The last thing Sarah Butters remembers from the day she was sexually assaulted was going to a gathering of around a dozen classmates from James Madison University. It was held at an aquaintance's condo in Panama City, Fla.

Butters, a sophomore at JMU at the time of the incident in March 2013, was part of a group of friends that had traveled to Panama City. for Spring Break. But what started as a chance to unwind by the beach turned nightmarish when Butters started to hear rumors about what had allegedly transpired at the condo that night.

Although Butters struggled to remember the evening, the events had apparently been recorded in more permanent form: on a student's video phone. 

"Once we got back from spring break and got to JMU, [the video] started spreading around more and more people were finding out about it," Butters told local television station WHSV. "People were contacting me about it.

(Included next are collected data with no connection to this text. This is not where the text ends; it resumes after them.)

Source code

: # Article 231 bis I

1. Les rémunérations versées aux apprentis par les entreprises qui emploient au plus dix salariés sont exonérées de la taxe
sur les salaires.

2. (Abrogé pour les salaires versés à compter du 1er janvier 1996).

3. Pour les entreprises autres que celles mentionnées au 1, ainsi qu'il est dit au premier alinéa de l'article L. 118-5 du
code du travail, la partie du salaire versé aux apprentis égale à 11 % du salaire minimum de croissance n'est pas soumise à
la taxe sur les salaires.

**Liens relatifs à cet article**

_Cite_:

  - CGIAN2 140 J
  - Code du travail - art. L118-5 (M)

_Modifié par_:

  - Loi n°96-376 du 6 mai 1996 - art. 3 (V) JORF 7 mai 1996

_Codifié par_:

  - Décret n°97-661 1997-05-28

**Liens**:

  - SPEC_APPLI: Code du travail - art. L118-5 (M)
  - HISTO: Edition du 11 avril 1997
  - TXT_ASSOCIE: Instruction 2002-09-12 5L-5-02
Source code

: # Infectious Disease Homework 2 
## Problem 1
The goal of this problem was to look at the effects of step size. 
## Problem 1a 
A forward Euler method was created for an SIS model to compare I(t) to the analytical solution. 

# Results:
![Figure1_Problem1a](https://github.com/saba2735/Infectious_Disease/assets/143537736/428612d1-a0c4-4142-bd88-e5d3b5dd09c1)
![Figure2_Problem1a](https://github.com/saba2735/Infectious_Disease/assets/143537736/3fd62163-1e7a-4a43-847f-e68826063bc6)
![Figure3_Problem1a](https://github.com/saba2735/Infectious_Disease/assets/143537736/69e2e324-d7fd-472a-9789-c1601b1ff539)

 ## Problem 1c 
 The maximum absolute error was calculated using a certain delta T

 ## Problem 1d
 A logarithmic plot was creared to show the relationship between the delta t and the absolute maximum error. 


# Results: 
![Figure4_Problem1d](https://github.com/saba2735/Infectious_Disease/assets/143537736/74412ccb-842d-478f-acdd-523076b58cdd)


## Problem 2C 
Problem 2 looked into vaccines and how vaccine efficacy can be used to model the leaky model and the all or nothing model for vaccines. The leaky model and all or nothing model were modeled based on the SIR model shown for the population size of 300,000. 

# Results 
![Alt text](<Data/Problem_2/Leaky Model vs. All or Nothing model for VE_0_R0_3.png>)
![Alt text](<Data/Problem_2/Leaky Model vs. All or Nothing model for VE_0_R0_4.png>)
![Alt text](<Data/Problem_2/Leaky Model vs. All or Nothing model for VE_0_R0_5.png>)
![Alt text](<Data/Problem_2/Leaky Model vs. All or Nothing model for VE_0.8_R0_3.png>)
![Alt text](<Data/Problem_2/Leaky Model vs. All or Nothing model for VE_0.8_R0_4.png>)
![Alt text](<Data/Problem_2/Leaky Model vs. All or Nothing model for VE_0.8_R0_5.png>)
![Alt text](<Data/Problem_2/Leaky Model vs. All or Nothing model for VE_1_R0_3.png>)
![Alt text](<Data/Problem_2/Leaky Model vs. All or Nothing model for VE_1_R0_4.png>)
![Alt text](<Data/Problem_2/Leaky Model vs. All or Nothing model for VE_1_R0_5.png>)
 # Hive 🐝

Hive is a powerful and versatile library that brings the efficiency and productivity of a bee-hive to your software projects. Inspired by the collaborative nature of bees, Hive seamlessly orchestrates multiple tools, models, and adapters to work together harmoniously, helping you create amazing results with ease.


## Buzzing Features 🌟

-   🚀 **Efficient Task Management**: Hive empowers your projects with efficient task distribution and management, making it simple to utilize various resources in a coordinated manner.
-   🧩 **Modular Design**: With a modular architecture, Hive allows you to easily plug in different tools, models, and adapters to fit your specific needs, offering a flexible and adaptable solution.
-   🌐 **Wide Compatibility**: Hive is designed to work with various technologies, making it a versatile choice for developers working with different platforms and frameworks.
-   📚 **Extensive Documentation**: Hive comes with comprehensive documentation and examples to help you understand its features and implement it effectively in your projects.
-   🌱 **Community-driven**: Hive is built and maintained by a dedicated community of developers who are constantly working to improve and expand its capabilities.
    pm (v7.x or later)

I had multiple guys texting me saying, 'I just saw this video of you, it's awful, it's pretty bad."

Although Butters confronted the boys and they at first denied the existence of the incriminating tape, her friends told her otherwise. In heartbreaking text messages shared with the Huffington Post as well as school officials, Butters' distress is evident as more and more people come forward, alerting her to the footage's existence.

"I know a lot of people have it but it's none of my business so I deleted and told the one person I sent it to to delete it as well," one person texted. "[I]t literally looks like a rape video like I wouldn't be surprised if they got jumped for it," another one said.

Eventually, Butters got her hands on the footage — which shows a topless Butters being groped by multiple men who laugh and attempt to take off her bathing suit bottoms — herself.

"I needed to see it for myself because I was just having a really hard time believing that my friends could do something like that to me," she told WHSV. "I watched the video and I was disgusted. It was just really humiliating that so many people had seen that."

Unfortunately for the young woman, her ordeal was far from over.

Image Credit: WHSV

Armed with the video footage, Butters filed a complaint with JMU's Office of Judicial Affairs. Eventually, after months of appeals, the officials notified Butters that her three attackers were indeed guilty of sexual assault and harassment. Their punishment? Two would be expelled — but not until after graduation, a punishment that is as nonsensical as it is relatively meaningless. The third would remain on campus for his senior year.

Lisa Maatz, vice president of government relations at the American Association of University Women, told the Huffington Post that she was deeply troubled by the punishment. 

"When this type of outcome happens, it seems like the school has dismissed the survivor's very real trauma and negated her courage in coming forward," Maatz said.

Located in Harrisonburg, Va., a few hours from Washington, D.C., JMU hosts a total undergraduate enrollment of close to 20,000 students on its 700-acre campus in the Shenandoah Valley. But despite it's relatively large student body, for Butters, the possibility of potentially running into one of her attackers on campus was just too much.

Image Credit: Wikimedia

"What is a girl going to think that I had video proof and I still have to see these boys on campus?" Butters told the Huffington Post. "How would she ever feel comfortable coming forward?"

Feeling frustrated and with her grades were slipping, Butters filed a complaint with the Education Department on April 30. Two months later, and perhaps not surprisingly, it was announced that the school had been added to the now 62 institions currently under investigation by the federal government for their handling of Title IX complaints related to sexual violence.

"James Madison University takes very seriously any allegation of sexual assault and is committed to providing a safe and inclusive environment for every member of the JMU community," a JMU statement provided to the Washington Post said.

It is a statement that seems to stand in stark contrast to the experience of Butters, however, who has since decided to drop out of JMU after falling grades resulted in the loss of her financial aid package.

Cases like Butters' are exactly why the media and the public must continue the discussion regarding sexual assault on America's campuses. It seems that each day brings fresh outrage. But that's precisely the point. The news is oversaturated with these stories because American culture is still oversaturated with these examples. So while it may not be fun, enjoyable or even comfortable to be confronted by these cases day in and day out, they must be written about, they must be talked about, until the chorus of frustration becomes so overwhelming those in power have no choice but to act. 

As in so many cases, James Madison University had the evidence and the power to give justice to Sarah Butters, yet chose not to. Butters did not choose to be assaulted. She did not choose to be passed around, drunk, between men she thought were her friends as they laughed and filmed and groped. She did not have a choice, but now federal investigators do.